The approval comes after a period during which more than 20 similar applications were disapproved under former Chair Jay Clayton and up until March 2023. A pivotal change occurred following a court ruling that the SEC had not adequately justified Grayscale’s rejection of a proposed ETP, leading to a reassessment of similar filings.

All 11 ETFs approved

The approved ETFs include the Grayscale Bitcoin Trust, Bitwise Bitcoin ETF, Hashdex Bitcoin ETF, iShares Bitcoin Trust, Valkyrie Bitcoin Fund, ARK 21Shares Bitcoin ETF, Invesco Galaxy Bitcoin ETF, VanEck Bitcoin Trust, WisdomTree Bitcoin Fund, Fidelity Wise Origin Bitcoin Fund, and Franklin Bitcoin ETF.

Most ETF issuers have filed requests for acceleration, allowing them to launch the funds simultaneously on Jan. 11.

The Commission’s approval, issued on an accelerated basis, is a significant nod to the evolving landscape of financial instruments, especially in recognizing the potential of Bitcoin-based exchange-traded products (ETPs).

SEC chair Gary Gensler said in a statement that the approval does not constitute and endorsement of Bitcoin or the general crypto industry. He added that the SEC continues to hold the view that Bitcoin and crypto are risky and volatile assets.

In a statement on the SEC website, Gensler said:

“While we recognize the changing landscape, our decision to approve these products is confined to bitcoin ETPs and does not extend to other crypto asset securities or their legal status.”

The decision is particularly notable as it overcomes previous hurdles related to preventing fraudulent and manipulative acts and practices in listing such products.

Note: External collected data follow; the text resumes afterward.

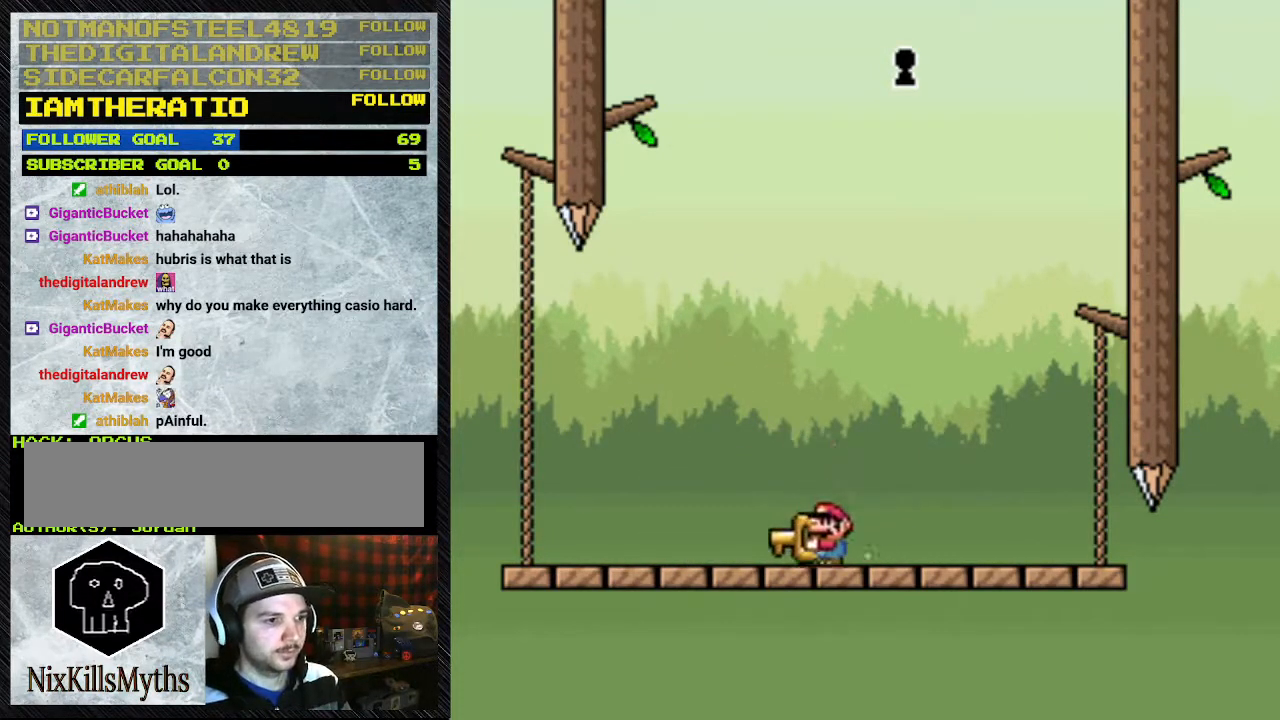
{"dt_ms": 500, "buttons": ["Y", "DPAD_RIGHT"], "events": [[300, "DPAD_LEFT", "up"], [433, "DPAD_RIGHT", "down"]]}
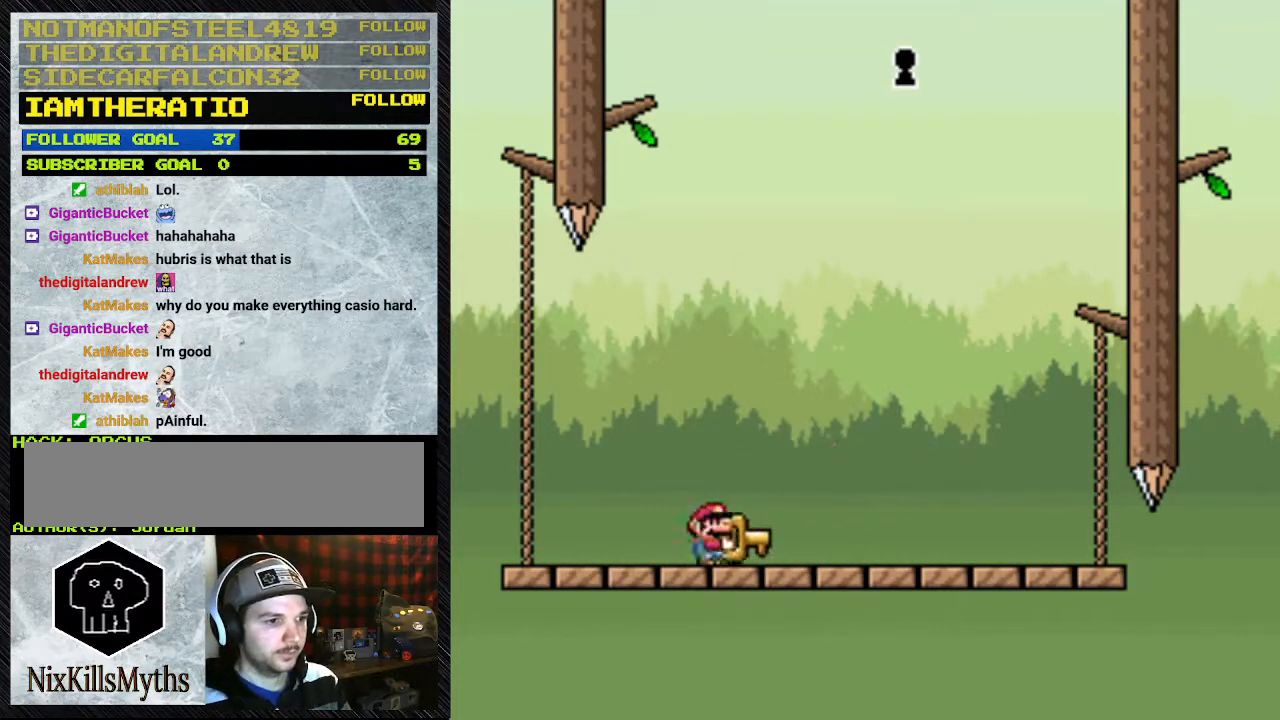
{"dt_ms": 500, "buttons": ["DPAD_RIGHT"], "events": [[133, "DPAD_RIGHT", "up"], [133, "Y", "up"], [200, "B", "down"], [367, "B", "up"], [367, "DPAD_RIGHT", "down"]]}
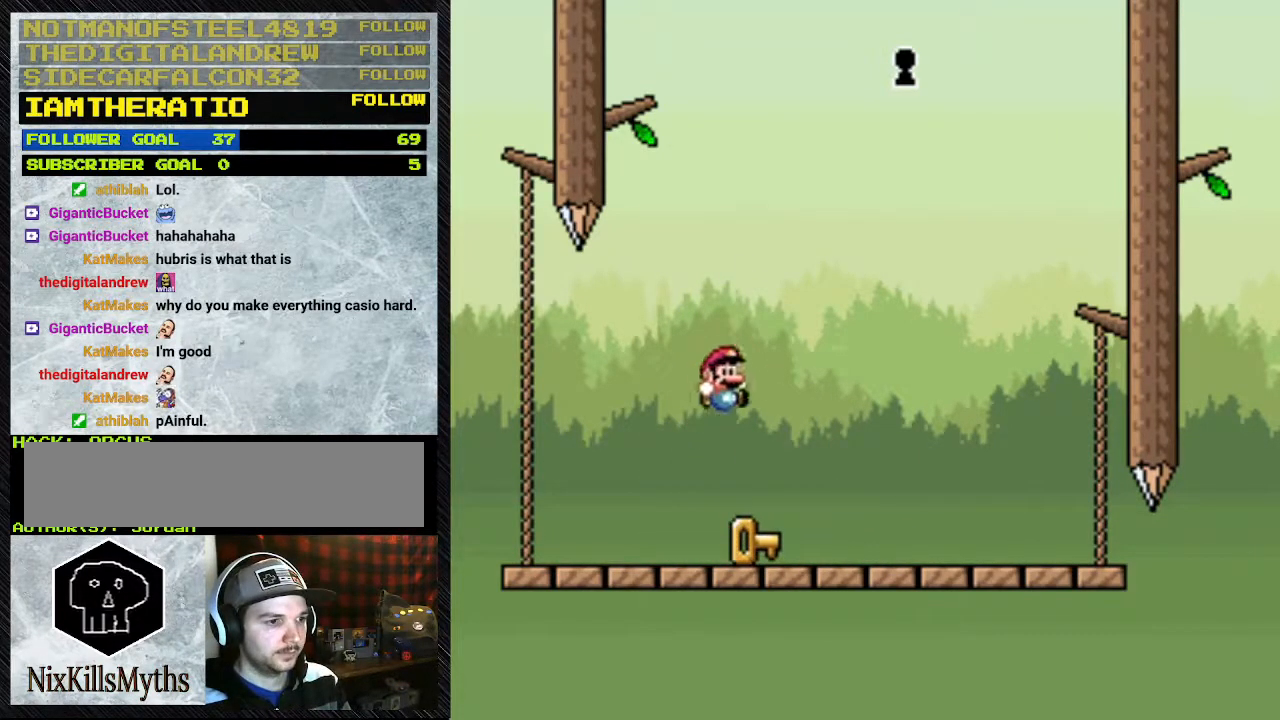
{"dt_ms": 500, "buttons": ["B", "Y"], "events": [[67, "DPAD_RIGHT", "up"], [300, "B", "down"], [300, "Y", "down"]]}
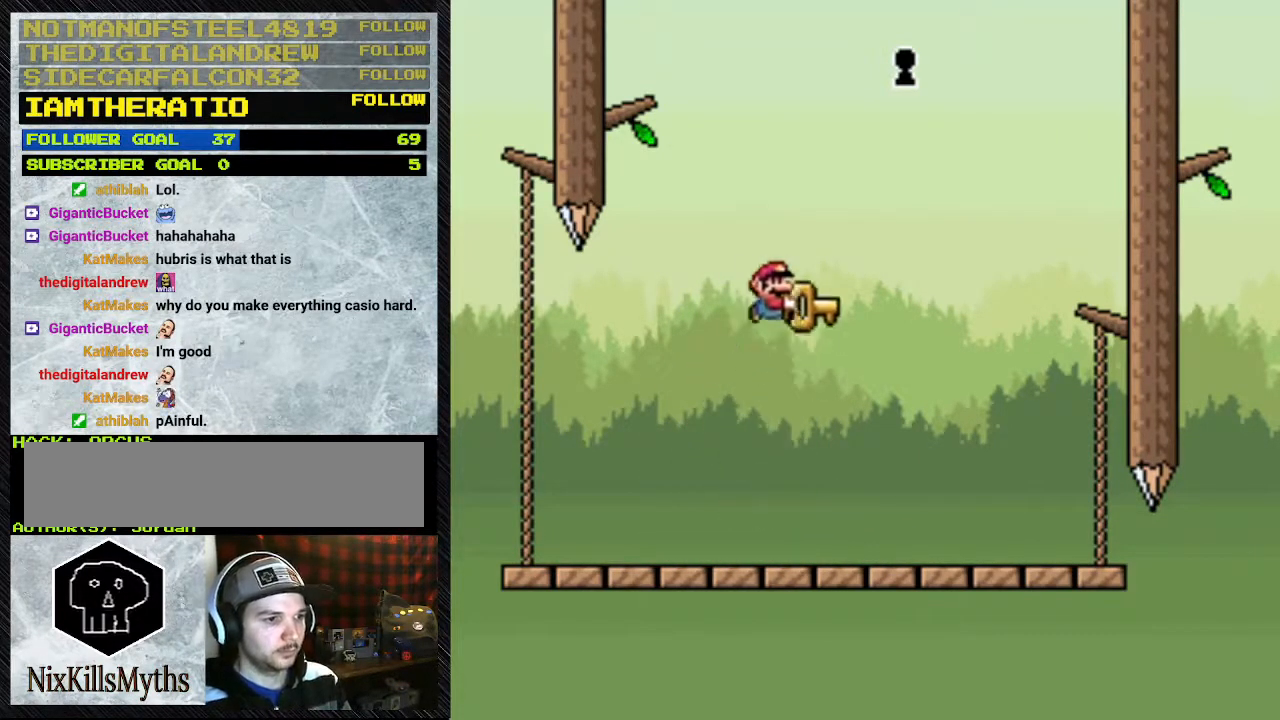
{"dt_ms": 500, "buttons": ["B", "Y"], "events": [[67, "Y", "up"], [200, "DPAD_RIGHT", "down"], [267, "B", "up"], [500, "B", "down"], [500, "DPAD_RIGHT", "up"], [500, "Y", "down"]]}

SEC concedes on surveillance concerns

In its analysis, the Commission said that surveillance-sharing agreements with regulated markets of significant size would be sufficient to address its concerns about market manipulation and fraud.

Each exchange involved has a comprehensive agreement with the Chicago Mercantile Exchange (CME) through their membership in the Intermarket Surveillance Group, which bolsters confidence in their ability to monitor and prevent market manipulation effectively.

A critical aspect of the Commission’s decision was the correlation analysis between the Bitcoin futures market and the spot Bitcoin market. The analysis revealed a consistently high correlation, suggesting that surveillance of the futures market would effectively encompass relevant activities in the spot market.

This correlation stands as a key factor in mitigating the risks of fraud and manipulation. It marks a shift in the regulator’s stance, which previously argued that no such correlation exists.

The decision is expected to pave the way for more widespread adoption of cryptocurrency-related financial products, offering investors new opportunities and diversification options in the evolving digital asset space.